Atlas and Gabe escort me home after Kieran transports us back to the Sanctuary.
We’re quiet as we walk through the dark streets, the half-built houses all looming over us with patchy shadows, and my heart feels heavy that we’ve left the others behind.
North and Gryphon were still questioning Jericho, pulling apart all of the information he’d given us until they find something that might actually be useful, but Nox had stayed behind just to fuck with him. Not that he said that, he’d barely reacted when Gryphon had told Kieran to bring us home, but there’s a way that he holds himself that gives away his dark intent.
Jericho will probably be torn apart by shadows by the end of the night.

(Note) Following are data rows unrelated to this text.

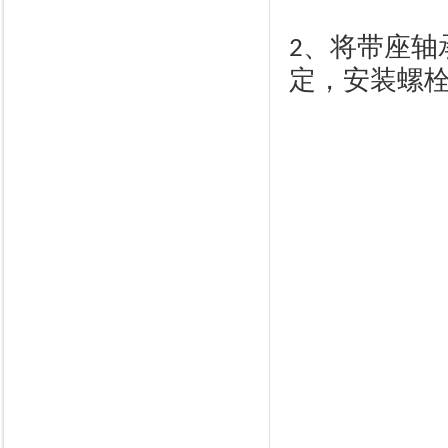
、将带座轴
2
定，安装螺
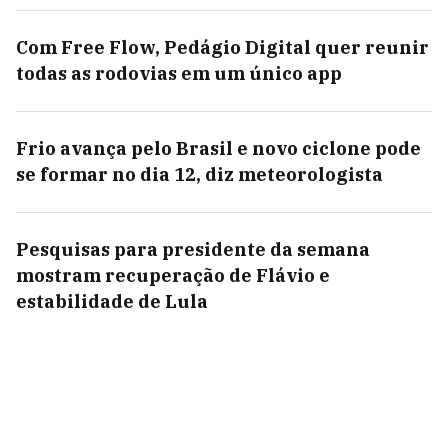
Com Free Flow, Pedágio Digital quer reunir
todas as rodovias em um único app
Frio avança pelo Brasil e novo ciclone pode
se formar no dia 12, diz meteorologista
Pesquisas para presidente da semana
mostram recuperação de Flávio e
estabilidade de Lula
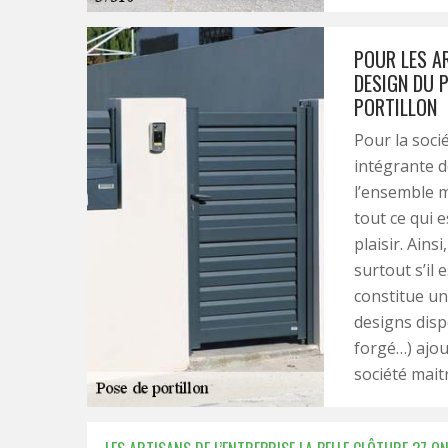
POUR LES AR
DESIGN DU 
PORTILLON
Pour la socié
intégrante de
l’ensemble ma
tout ce qui 
plaisir. Ains
surtout s’il 
constitue un
designs disp
forgé…) ajout
société mait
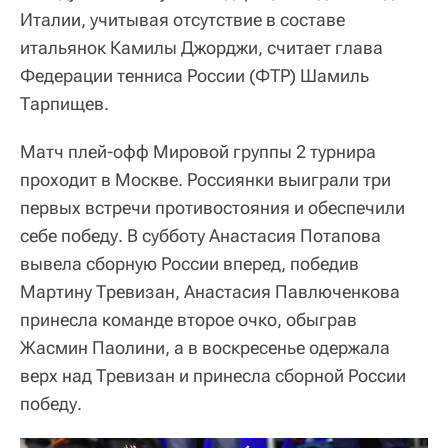
Италии, учитывая отсутствие в составе
итальянок Камилы Джорджи, считает глава
Федерации тенниса России (ФТР) Шамиль
Тарпищев.
Матч плей-офф Мировой группы 2 турнира
проходит в Москве. Россиянки выиграли три
первых встречи противостояния и обеспечили
себе победу. В субботу Анастасия Потапова
вывела сборную России вперед, победив
Мартину Тревизан, Анастасия Павлюченкова
принесла команде второе очко, обыграв
Жасмин Паолини, а в воскресенье одержала
верх над Тревизан и принесла сборной России
победу.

My chest still aches to leave them though, and I find myself unable to bear the silence any longer. “Do you think they’ll come home tonight?”
My voice is too thready for my liking, my emotions coming through a little too raw and weepy. Even though I know that these two Bonded would never call me out for it or make fun of me, it’s still too much for me to take.
Gabe runs a hand through his hair as he blows out a breath, his arm flexing beautifully and his shirt rising up a little to show a sliver of golden skin around his hips that I want to taste.
I swallow roughly and glance away, catching Atlas’ eye as I do, and he’s smirking at me. I guess I am sort of drooling at Gabe as though he’s a piece of meat right there in front of him.
At least he doesn’t look pissed off about it.
“I doubt they’ll be home tonight, Sweetness, but we can keep your mind off of them.”